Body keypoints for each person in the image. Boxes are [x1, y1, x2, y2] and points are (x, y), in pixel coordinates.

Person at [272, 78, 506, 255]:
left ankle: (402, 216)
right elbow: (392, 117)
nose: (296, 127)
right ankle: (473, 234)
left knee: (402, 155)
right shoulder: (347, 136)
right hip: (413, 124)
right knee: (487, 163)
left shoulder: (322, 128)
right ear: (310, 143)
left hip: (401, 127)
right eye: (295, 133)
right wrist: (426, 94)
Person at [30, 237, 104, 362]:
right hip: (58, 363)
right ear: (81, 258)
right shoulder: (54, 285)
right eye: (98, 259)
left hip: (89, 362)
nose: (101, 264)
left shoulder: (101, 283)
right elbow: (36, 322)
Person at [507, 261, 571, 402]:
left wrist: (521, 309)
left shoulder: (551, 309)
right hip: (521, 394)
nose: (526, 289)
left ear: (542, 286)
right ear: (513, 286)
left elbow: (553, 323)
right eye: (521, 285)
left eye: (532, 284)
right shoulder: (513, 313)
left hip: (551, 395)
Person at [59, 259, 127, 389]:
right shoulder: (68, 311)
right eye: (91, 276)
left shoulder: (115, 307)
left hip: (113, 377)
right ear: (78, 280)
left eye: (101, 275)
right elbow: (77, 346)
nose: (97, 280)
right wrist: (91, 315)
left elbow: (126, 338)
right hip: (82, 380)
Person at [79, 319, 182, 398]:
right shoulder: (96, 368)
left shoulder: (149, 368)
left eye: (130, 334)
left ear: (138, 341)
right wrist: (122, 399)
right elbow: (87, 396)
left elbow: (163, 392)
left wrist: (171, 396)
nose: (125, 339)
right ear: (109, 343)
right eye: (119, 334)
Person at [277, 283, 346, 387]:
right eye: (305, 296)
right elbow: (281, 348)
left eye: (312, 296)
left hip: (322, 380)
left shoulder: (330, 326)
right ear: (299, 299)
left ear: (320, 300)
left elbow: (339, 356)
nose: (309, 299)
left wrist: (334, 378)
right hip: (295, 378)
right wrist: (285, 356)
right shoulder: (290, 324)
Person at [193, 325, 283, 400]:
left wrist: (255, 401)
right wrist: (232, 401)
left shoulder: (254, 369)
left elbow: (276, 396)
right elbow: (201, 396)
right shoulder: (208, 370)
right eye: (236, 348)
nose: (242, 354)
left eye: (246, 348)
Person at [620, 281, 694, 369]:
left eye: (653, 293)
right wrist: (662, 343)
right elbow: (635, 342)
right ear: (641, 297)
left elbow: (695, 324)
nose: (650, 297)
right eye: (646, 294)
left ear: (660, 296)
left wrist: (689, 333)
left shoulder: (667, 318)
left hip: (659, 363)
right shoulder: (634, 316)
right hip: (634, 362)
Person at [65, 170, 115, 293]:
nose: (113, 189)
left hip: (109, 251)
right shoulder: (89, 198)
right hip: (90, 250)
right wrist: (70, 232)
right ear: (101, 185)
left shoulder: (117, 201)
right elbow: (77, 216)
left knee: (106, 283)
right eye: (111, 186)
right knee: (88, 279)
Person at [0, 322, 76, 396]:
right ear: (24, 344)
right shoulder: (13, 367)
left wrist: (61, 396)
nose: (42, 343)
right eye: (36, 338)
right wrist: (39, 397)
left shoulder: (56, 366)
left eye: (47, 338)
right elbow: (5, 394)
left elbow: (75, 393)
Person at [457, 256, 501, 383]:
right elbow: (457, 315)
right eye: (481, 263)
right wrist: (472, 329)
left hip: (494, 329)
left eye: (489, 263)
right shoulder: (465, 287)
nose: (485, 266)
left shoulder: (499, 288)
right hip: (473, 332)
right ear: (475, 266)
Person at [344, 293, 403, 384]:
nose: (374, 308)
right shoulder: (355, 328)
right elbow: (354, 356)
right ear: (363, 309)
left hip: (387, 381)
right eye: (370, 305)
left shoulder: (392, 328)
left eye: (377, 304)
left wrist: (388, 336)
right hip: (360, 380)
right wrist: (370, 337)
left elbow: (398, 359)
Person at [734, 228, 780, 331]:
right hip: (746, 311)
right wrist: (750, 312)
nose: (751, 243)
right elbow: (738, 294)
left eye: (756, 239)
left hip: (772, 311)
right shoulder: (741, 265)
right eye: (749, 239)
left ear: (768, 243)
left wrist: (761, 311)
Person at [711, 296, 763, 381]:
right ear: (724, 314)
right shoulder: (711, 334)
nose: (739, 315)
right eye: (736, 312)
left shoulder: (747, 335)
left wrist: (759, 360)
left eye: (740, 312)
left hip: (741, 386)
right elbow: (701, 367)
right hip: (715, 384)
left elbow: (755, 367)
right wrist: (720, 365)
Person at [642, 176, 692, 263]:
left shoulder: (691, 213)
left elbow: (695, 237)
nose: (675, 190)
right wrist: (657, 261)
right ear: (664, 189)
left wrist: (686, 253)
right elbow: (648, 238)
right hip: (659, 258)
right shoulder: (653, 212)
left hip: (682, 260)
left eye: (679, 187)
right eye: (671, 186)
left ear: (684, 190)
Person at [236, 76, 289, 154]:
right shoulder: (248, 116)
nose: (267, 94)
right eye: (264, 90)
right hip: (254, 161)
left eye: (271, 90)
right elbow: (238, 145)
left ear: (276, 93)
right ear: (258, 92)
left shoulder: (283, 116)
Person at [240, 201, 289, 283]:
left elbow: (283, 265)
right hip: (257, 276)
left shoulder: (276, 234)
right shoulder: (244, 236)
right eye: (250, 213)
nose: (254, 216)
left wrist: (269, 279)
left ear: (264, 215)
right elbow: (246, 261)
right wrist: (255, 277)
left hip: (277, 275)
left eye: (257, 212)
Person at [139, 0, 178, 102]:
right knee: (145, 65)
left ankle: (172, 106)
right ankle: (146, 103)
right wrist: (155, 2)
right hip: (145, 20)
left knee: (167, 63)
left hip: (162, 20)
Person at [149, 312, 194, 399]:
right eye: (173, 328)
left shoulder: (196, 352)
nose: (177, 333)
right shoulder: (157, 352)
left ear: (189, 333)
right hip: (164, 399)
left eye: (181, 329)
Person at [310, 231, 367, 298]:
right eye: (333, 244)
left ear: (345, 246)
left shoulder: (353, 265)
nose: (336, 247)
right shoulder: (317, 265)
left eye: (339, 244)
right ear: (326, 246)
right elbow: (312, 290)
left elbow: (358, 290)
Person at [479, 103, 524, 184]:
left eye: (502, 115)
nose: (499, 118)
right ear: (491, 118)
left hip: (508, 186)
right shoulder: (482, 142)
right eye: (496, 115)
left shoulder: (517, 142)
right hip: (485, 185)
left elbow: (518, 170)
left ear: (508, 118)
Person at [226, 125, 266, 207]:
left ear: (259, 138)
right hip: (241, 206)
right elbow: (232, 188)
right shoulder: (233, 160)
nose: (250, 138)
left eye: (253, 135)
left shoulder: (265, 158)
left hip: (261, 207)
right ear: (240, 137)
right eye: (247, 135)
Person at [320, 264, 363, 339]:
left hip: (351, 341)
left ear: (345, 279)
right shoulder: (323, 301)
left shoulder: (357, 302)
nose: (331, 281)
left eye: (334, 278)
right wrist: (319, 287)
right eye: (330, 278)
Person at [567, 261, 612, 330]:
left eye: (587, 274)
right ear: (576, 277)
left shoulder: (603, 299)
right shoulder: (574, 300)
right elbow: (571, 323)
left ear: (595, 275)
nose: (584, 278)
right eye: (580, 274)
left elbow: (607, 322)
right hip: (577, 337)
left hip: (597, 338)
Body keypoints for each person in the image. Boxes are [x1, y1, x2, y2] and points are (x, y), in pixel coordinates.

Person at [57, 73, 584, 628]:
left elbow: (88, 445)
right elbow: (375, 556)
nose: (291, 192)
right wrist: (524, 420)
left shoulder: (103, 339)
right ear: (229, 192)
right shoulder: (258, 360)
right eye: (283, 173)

YOUR OBJECTIVE: Exactly as written above, please repeat the entries.

FINAL ANSWER:
Body keypoints for each person in the image. Boxes are [x1, y1, x2, y2] and points are (x, y), in pixel coordinates.

Person at [272, 78, 506, 255]:
left ankle: (402, 216)
right elbow: (392, 117)
nose: (296, 127)
right ankle: (473, 234)
left knee: (402, 155)
right shoulder: (347, 136)
right hip: (413, 124)
right knee: (487, 163)
left shoulder: (322, 128)
right ear: (310, 143)
left hip: (401, 127)
right eye: (295, 133)
right wrist: (426, 94)
Person at [30, 237, 104, 362]:
right hip: (58, 363)
right ear: (81, 258)
right shoulder: (54, 285)
right eye: (98, 259)
left hip: (89, 362)
nose: (101, 264)
left shoulder: (101, 283)
right elbow: (36, 322)
Person at [507, 261, 571, 402]:
left wrist: (521, 309)
left shoulder: (551, 309)
right hip: (521, 394)
nose: (526, 289)
left ear: (542, 286)
right ear: (513, 286)
left elbow: (553, 323)
right eye: (521, 285)
left eye: (532, 284)
right shoulder: (513, 313)
left hip: (551, 395)
Person at [59, 259, 127, 389]:
right shoulder: (68, 311)
right eye: (91, 276)
left shoulder: (115, 307)
left hip: (113, 377)
right ear: (78, 280)
left eye: (101, 275)
right elbow: (77, 346)
nose: (97, 280)
right wrist: (91, 315)
left elbow: (126, 338)
right hip: (82, 380)
Person at [79, 319, 182, 398]:
right shoulder: (96, 368)
left shoulder: (149, 368)
left eye: (130, 334)
left ear: (138, 341)
right wrist: (122, 399)
right elbow: (87, 396)
left elbow: (163, 392)
left wrist: (171, 396)
nose: (125, 339)
right ear: (109, 343)
right eye: (119, 334)
Person at [277, 283, 346, 387]:
right eye: (305, 296)
right elbow: (281, 348)
left eye: (312, 296)
left hip: (322, 380)
left shoulder: (330, 326)
right ear: (299, 299)
left ear: (320, 300)
left elbow: (339, 356)
nose: (309, 299)
left wrist: (334, 378)
right hip: (295, 378)
right wrist: (285, 356)
right shoulder: (290, 324)
Person at [193, 325, 283, 400]:
left wrist: (255, 401)
right wrist: (232, 401)
left shoulder: (254, 369)
left elbow: (276, 396)
right elbow: (201, 396)
right shoulder: (208, 370)
right eye: (236, 348)
nose: (242, 354)
left eye: (246, 348)
Person at [620, 281, 694, 369]:
left eye: (653, 293)
right wrist: (662, 343)
right elbow: (635, 342)
right ear: (641, 297)
left elbow: (695, 324)
nose: (650, 297)
right eye: (646, 294)
left ear: (660, 296)
left wrist: (689, 333)
left shoulder: (667, 318)
left hip: (659, 363)
right shoulder: (634, 316)
right hip: (634, 362)
Person at [65, 170, 115, 293]:
nose: (113, 189)
left hip: (109, 251)
right shoulder: (89, 198)
right hip: (90, 250)
right wrist: (70, 232)
right ear: (101, 185)
left shoulder: (117, 201)
right elbow: (77, 216)
left knee: (106, 283)
right eye: (111, 186)
right knee: (88, 279)
Person at [0, 322, 76, 396]:
right ear: (24, 344)
right shoulder: (13, 367)
left wrist: (61, 396)
nose: (42, 343)
right eye: (36, 338)
right wrist: (39, 397)
left shoulder: (56, 366)
left eye: (47, 338)
right elbow: (5, 394)
left elbow: (75, 393)
Person at [457, 256, 501, 383]:
right elbow: (457, 315)
right eye: (481, 263)
right wrist: (472, 329)
left hip: (494, 329)
left eye: (489, 263)
right shoulder: (465, 287)
nose: (485, 266)
left shoulder: (499, 288)
right hip: (473, 332)
right ear: (475, 266)
Person at [344, 293, 403, 384]:
nose: (374, 308)
right shoulder: (355, 328)
right elbow: (354, 356)
right ear: (363, 309)
left hip: (387, 381)
right eye: (370, 305)
left shoulder: (392, 328)
left eye: (377, 304)
left wrist: (388, 336)
right hip: (360, 380)
right wrist: (370, 337)
left elbow: (398, 359)
Person at [734, 228, 780, 331]:
right hip: (746, 311)
right wrist: (750, 312)
nose: (751, 243)
right elbow: (738, 294)
left eye: (756, 239)
left hip: (772, 311)
right shoulder: (741, 265)
right eye: (749, 239)
left ear: (768, 243)
left wrist: (761, 311)
Person at [711, 296, 763, 381]:
right ear: (724, 314)
right shoulder: (711, 334)
nose: (739, 315)
right eye: (736, 312)
left shoulder: (747, 335)
left wrist: (759, 360)
left eye: (740, 312)
left hip: (741, 386)
right elbow: (701, 367)
right hip: (715, 384)
left elbow: (755, 367)
right wrist: (720, 365)
Person at [642, 176, 692, 263]:
left shoulder: (691, 213)
left elbow: (695, 237)
nose: (675, 190)
right wrist: (657, 261)
right ear: (664, 189)
left wrist: (686, 253)
right elbow: (648, 238)
right hip: (659, 258)
right shoulder: (653, 212)
left hip: (682, 260)
left eye: (679, 187)
right eye: (671, 186)
left ear: (684, 190)
Person at [236, 76, 289, 154]:
right shoulder: (248, 116)
nose: (267, 94)
right eye: (264, 90)
right hip: (254, 161)
left eye: (271, 90)
right elbow: (238, 145)
left ear: (276, 93)
right ear: (258, 92)
left shoulder: (283, 116)
Person at [240, 201, 289, 283]:
left elbow: (283, 265)
right hip: (257, 276)
left shoulder: (276, 234)
right shoulder: (244, 236)
right eye: (250, 213)
nose: (254, 216)
left wrist: (269, 279)
left ear: (264, 215)
right elbow: (246, 261)
right wrist: (255, 277)
left hip: (277, 275)
left eye: (257, 212)
Person at [139, 0, 178, 102]:
right knee: (145, 65)
left ankle: (172, 106)
right ankle: (146, 103)
right wrist: (155, 2)
right hip: (145, 20)
left knee: (167, 63)
left hip: (162, 20)
Person at [149, 312, 194, 399]:
right eye: (173, 328)
left shoulder: (196, 352)
nose: (177, 333)
right shoulder: (157, 352)
left ear: (189, 333)
right hip: (164, 399)
left eye: (181, 329)
Person at [310, 231, 367, 298]:
right eye: (333, 244)
left ear: (345, 246)
left shoulder: (353, 265)
nose: (336, 247)
right shoulder: (317, 265)
left eye: (339, 244)
right ear: (326, 246)
right elbow: (312, 290)
left elbow: (358, 290)
Person at [479, 103, 524, 184]:
left eye: (502, 115)
nose: (499, 118)
right ear: (491, 118)
left hip: (508, 186)
right shoulder: (482, 142)
right eye: (496, 115)
left shoulder: (517, 142)
right hip: (485, 185)
left elbow: (518, 170)
left ear: (508, 118)
Person at [226, 125, 266, 207]:
left ear: (259, 138)
right hip: (241, 206)
right elbow: (232, 188)
right shoulder: (233, 160)
nose: (250, 138)
left eye: (253, 135)
left shoulder: (265, 158)
left hip: (261, 207)
right ear: (240, 137)
right eye: (247, 135)
Person at [320, 264, 363, 339]:
left hip: (351, 341)
left ear: (345, 279)
right shoulder: (323, 301)
left shoulder: (357, 302)
nose: (331, 281)
left eye: (334, 278)
right wrist: (319, 287)
right eye: (330, 278)
Person at [567, 261, 612, 330]:
left eye: (587, 274)
right ear: (576, 277)
left shoulder: (603, 299)
right shoulder: (574, 300)
right elbow: (571, 323)
left ear: (595, 275)
nose: (584, 278)
right eye: (580, 274)
left elbow: (607, 322)
right hip: (577, 337)
left hip: (597, 338)
Body keypoints for each person in the image. Boxes are [x1, y1, x2, y2] and points are (x, y), in pixel coordinates.

Person at [57, 73, 584, 628]:
left elbow: (88, 445)
right elbow: (375, 556)
nose: (291, 192)
right wrist: (524, 420)
left shoulder: (103, 339)
right ear: (229, 192)
right shoulder: (258, 360)
right eye: (283, 173)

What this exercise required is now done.